Wong Sio Chak não revela duração da pena de agente que agrediu cão

Não é uma pena leve, considera o secretário para a Segurança. Wong Sio Chak disse ontem que o agente de investigação criminal da Polícia Judiciária (PJ) que maltratou um cão foi sujeito a pena de suspensão. O governante sublinhou a “total intolerância a quaisquer actos que violem a lei e as regras de conduta dentro do corpo policial”, garantindo que continuará a reforçar a formação e fiscalização disciplinar dos agentes.

Wong Sio Chak falava à margem da cerimónia de encerramento do 5.º Curso de Comando e Direcção e do 24.° Curso de Formação de Instruendos. Questionado pela comunicação social sobre a duração da pena de suspensão do agente da PJ, preferiu não responder, alegando que, “devido à regulamentação legislativa, não seria adequado divulgar” mais detalhes. Acrescentou, porém, que o processo ainda não foi concluído, uma vez que o agente goza do direito ao recurso.

Wong Sio Chak deu também algumas justificações sobre o caso. “A decisão de aplicar a pena de suspensão veio depois de terem sido considerados vários factores, incluindo a natureza do comportamento do agente, o grau de gravidade e as consequências do acto, com destaque principal para o impacto sobre a imagem do corpo de polícia, da secretaria para a Segurança, assim como de toda a sociedade”, fundamentou, citado em comunicado oficial. O governante reiterou que a punição em causa não pode ser considerada leve, uma vez que a pena “vai afectar a vida do agente de investigação criminal”.

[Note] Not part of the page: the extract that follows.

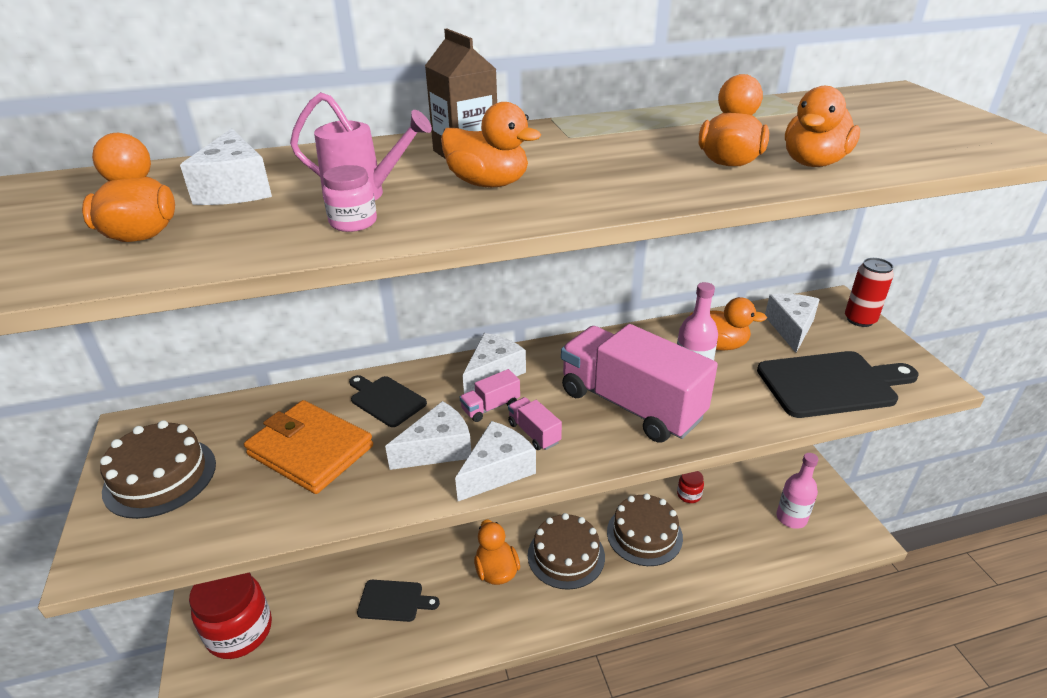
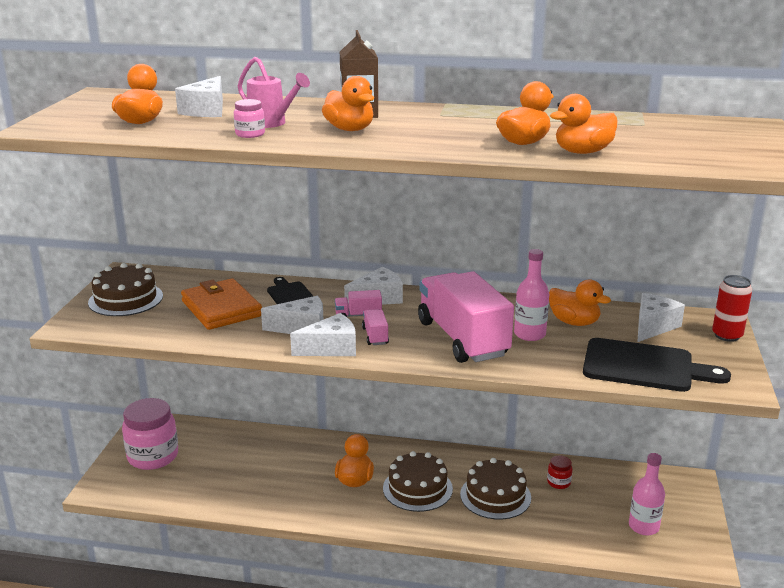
camera: 25 degrees right, 10 degrees down
(240, 631) = (153, 456): red jar -> pink jar
(394, 601) = (266, 473): black cutting board -> none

O secretário foi ainda confrontado com o caso de um agente policial atacado durante o exercício de funções, que disparou um tiro para o ar. A situação em causa está ainda a ser avaliada, explicou. No entanto, as informações que existem neste momento apontam para que o agente tenha disparado “perante a possibilidade de ocorrer uma situação perigosa, tendo em conta o momento e o grau de emergência”. Wong Sio Chak acredita que “foi um acto adequado e decisivo”.

Ao vivo e virtual

Outro tema abordado ontem pelos jornalistas foi a bandeira nacional içada ao contrário, uma situação ocorrida no edifício do Terminal Marítimo do Porto Exterior. Wong Sio Chak considerou o caso “inaceitável”, “independentemente das razões para o sucedido”. O secretário considera que houve “um comportamento impróprio e negligente por parte do pessoal dos Serviços de Alfândega”. Já foi instruído um processo disciplinar para investigação.

Nas redes sociais, há diferentes versões das fotos da bandeira nacional içada ao contrário. Wong explicou que é difícil verificar a autenticidade, sublinhando que existe uma lei que regula a utilização da bandeira nacional, assim como da bandeira da RAEM, que deve ser respeitada por todos. “Caso as referidas fotos sejam divulgadas com má fé, podem violar a lei sobre a utilização da bandeira nacional e difamar os serviços públicos”, avisou. Os serviços competentes vão fazer a devida investigação, rematou.